Items listed in a dataset:
__________
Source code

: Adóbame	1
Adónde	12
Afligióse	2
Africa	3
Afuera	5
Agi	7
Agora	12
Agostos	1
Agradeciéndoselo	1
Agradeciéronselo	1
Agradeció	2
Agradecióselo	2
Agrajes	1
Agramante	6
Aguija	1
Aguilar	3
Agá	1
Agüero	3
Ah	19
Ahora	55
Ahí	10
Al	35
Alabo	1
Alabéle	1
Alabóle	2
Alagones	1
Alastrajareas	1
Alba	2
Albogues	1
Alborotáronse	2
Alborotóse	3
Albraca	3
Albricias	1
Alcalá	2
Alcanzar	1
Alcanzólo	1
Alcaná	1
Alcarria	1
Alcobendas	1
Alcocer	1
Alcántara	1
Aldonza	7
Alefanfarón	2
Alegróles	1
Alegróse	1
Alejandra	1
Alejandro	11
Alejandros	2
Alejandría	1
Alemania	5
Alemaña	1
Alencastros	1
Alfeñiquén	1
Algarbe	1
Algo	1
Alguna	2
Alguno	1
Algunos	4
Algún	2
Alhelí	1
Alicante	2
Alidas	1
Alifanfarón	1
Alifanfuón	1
__________
Exercise requirements:
Retype every one of the records above line for line, keeping each word, number and mark unchanged.

Task response:
Source code

: Adóbame	1
Adónde	12
Afligióse	2
Africa	3
Afuera	5
Agi	7
Agora	12
Agostos	1
Agradeciéndoselo	1
Agradeciéronselo	1
Agradeció	2
Agradecióselo	2
Agrajes	1
Agramante	6
Aguija	1
Aguilar	3
Agá	1
Agüero	3
Ah	19
Ahora	55
Ahí	10
Al	35
Alabo	1
Alabéle	1
Alabóle	2
Alagones	1
Alastrajareas	1
Alba	2
Albogues	1
Alborotáronse	2
Alborotóse	3
Albraca	3
Albricias	1
Alcalá	2
Alcanzar	1
Alcanzólo	1
Alcaná	1
Alcarria	1
Alcobendas	1
Alcocer	1
Alcántara	1
Aldonza	7
Alefanfarón	2
Alegróles	1
Alegróse	1
Alejandra	1
Alejandro	11
Alejandros	2
Alejandría	1
Alemania	5
Alemaña	1
Alencastros	1
Alfeñiquén	1
Algarbe	1
Algo	1
Alguna	2
Alguno	1
Algunos	4
Algún	2
Alhelí	1
Alicante	2
Alidas	1
Alifanfarón	1
Alifanfuón	1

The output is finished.